MACLEAN KAY We don’t produce many legitimate constitutional dilemmas in Canada, much less British Columbia, so 2017 was a year for the history books. And while it might not top 2017, the year ahead is shaping up to be interesting.

MACLEAN KAY

We don’t produce many legitimate constitutional dilemmas in Canada, much less British Columbia, so 2017 was a year for the history books.

And while it might not top 2017, the year ahead is shaping up to be interesting.

Let’s start with the B.C. Liberal leadership race, culminating on Feb. 3. However you feel about the party, the campaign or the people in it, the winner instantly becomes the odds-on favourite to become B.C.’s next premier. It’s easy to forget, but they’ll be at the helm of what is still the largest party in both seats and popular support.

Setting their ideas and personalities aside, one outcome would be different from the rest. Alone among the candidates, former Surrey mayor and MP Dianne Watts lacks a seat in the legislature.

So did Christy Clark, but she did have an obvious place to run in Gordon Campbell’s freshly vacated Vancouver seat. Watts does not. The B.C. Liberals hold just three of nine ridings in Surrey, but those three are relatively safe, and it’s difficult to see why one of the MLAs would volunteer to step down.

This isn’t a reason to vote for or against Watts, or any other candidate. But it would make for interesting times.

Whoever wins, they won’t have much time to celebrate. Less than two weeks later, the legislature comes back into session, along with the NDP’s first real budget.

This will be big.

Yes, they introduced a budget update in the fall. But even the NDP would tell you it was rushed, and after last summer’s festival of confusion, fair enough. For any new government, post-election budgets are like a soft launch — the real deal comes in February.

Most new governments get an unofficial grace period, where they can plausibly blame their predecessors for, well, everything. But that’s going to be tougher for the NDP.

First, it has 16 years of promises to try to live up to, including big-ticket items such as smaller class sizes and $10-a-day daycare. Worthy goals — but also wildly expensive. And that’s even if the federal government feels like contributing half, as the NDP expects, and is prepared, eventually, to do the same for the other provinces. (They don’t, and aren’t, respectively.)

Keeping promises made in opposition or during elections is tricky for any new government. But the NDP inherited the budget surplus of its wildest fever dreams.

To be clear: These are nice problems to have. In government, they tell you the worst day in power is better than the best day in opposition. That might be true, but there’s also much more scrutiny and pressure — from the opposition, from the public and from supporters. And a lot more math.

In many ways, the leadership race and budget will be preliminary to the real main event of 2018: the proportional-representation referendum.

____________

Given exercise 1: In the rows, write out the lines starting with the line containing "collector number: 264" and going on through the line containing "scientific name: Grona barbata var. barbata".

Recorded data:
____________

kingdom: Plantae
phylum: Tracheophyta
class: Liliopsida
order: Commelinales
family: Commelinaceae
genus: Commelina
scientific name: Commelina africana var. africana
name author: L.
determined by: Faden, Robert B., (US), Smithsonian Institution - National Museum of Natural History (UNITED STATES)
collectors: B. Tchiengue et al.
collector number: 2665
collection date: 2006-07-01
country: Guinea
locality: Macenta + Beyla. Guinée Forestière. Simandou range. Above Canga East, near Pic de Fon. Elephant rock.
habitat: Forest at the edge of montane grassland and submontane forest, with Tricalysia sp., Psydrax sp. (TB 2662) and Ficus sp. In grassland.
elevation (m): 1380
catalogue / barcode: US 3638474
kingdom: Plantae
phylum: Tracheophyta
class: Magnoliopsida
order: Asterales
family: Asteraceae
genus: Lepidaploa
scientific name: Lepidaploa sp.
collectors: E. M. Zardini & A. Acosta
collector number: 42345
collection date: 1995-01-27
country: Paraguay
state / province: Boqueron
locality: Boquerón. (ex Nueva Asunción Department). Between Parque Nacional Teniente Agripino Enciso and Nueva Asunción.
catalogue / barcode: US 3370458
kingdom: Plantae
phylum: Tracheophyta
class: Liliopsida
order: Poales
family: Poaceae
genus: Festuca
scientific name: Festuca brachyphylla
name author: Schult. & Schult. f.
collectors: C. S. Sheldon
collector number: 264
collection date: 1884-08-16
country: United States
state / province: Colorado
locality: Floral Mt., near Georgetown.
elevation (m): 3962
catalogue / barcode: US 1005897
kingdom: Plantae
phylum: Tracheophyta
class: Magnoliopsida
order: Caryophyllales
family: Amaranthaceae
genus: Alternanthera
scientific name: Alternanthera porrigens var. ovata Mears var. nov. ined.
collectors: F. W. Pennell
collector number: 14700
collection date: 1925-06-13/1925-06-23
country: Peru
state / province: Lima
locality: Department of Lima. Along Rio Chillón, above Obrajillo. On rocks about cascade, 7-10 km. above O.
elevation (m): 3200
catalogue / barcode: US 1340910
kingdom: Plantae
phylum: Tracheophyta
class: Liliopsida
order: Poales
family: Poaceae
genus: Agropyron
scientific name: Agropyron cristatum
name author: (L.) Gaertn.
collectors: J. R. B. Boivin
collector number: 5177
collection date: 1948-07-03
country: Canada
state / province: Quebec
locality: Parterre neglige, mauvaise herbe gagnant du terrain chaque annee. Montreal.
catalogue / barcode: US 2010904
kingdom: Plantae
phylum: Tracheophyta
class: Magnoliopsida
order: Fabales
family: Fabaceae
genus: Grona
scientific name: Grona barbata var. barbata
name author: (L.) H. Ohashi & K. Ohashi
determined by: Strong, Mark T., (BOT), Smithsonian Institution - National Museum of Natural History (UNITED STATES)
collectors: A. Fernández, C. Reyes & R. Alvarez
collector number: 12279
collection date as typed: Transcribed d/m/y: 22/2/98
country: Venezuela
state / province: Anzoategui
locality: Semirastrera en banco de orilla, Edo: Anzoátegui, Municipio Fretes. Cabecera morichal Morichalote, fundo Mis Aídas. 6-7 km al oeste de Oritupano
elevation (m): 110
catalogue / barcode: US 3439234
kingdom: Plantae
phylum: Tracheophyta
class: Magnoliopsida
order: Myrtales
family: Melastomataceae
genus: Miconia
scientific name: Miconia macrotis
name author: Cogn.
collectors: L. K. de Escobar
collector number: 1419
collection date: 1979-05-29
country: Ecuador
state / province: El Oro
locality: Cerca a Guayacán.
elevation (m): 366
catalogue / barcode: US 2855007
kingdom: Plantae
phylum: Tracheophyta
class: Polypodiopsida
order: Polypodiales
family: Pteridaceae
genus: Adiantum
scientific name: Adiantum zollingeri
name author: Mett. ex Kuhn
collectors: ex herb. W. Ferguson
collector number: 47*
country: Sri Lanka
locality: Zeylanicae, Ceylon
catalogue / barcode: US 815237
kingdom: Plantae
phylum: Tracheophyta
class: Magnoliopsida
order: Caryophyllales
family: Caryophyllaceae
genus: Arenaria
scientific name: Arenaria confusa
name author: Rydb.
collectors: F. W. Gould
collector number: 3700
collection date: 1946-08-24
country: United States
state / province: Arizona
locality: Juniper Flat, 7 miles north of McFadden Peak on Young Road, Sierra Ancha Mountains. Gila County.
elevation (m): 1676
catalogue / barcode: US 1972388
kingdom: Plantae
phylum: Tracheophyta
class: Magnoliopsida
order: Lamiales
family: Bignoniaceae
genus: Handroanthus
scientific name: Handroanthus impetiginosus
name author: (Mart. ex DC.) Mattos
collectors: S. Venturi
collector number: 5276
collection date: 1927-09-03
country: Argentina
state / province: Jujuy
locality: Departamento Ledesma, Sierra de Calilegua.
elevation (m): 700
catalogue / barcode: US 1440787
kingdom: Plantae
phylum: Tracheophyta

____________

Given exercise 2: According to the B.C. politics excerpt, why will the NDP budget arriving in February be big?

Problem solution 1:
collector number: 264
collection date: 1884-08-16
country: United States
state / province: Colorado
locality: Floral Mt., near Georgetown.
elevation (m): 3962
catalogue / barcode: US 1005897
kingdom: Plantae
phylum: Tracheophyta
class: Magnoliopsida
order: Caryophyllales
family: Amaranthaceae
genus: Alternanthera
scientific name: Alternanthera porrigens var. ovata Mears var. nov. ined.
collectors: F. W. Pennell
collector number: 14700
collection date: 1925-06-13/1925-06-23
country: Peru
state / province: Lima
locality: Department of Lima. Along Rio Chillón, above Obrajillo. On rocks about cascade, 7-10 km. above O.
elevation (m): 3200
catalogue / barcode: US 1340910
kingdom: Plantae
phylum: Tracheophyta
class: Liliopsida
order: Poales
family: Poaceae
genus: Agropyron
scientific name: Agropyron cristatum
name author: (L.) Gaertn.
collectors: J. R. B. Boivin
collector number: 5177
collection date: 1948-07-03
country: Canada
state / province: Quebec
locality: Parterre neglige, mauvaise herbe gagnant du terrain chaque annee. Montreal.
catalogue / barcode: US 2010904
kingdom: Plantae
phylum: Tracheophyta
class: Magnoliopsida
order: Fabales
family: Fabaceae
genus: Grona
scientific name: Grona barbata var. barbata

Problem solution 2: It will be the NDP's first real budget. The fall budget update was rushed, which the excerpt says even the NDP would admit after last summer's confusion. Post-election budgets work only as a soft launch, and the real deal comes in February.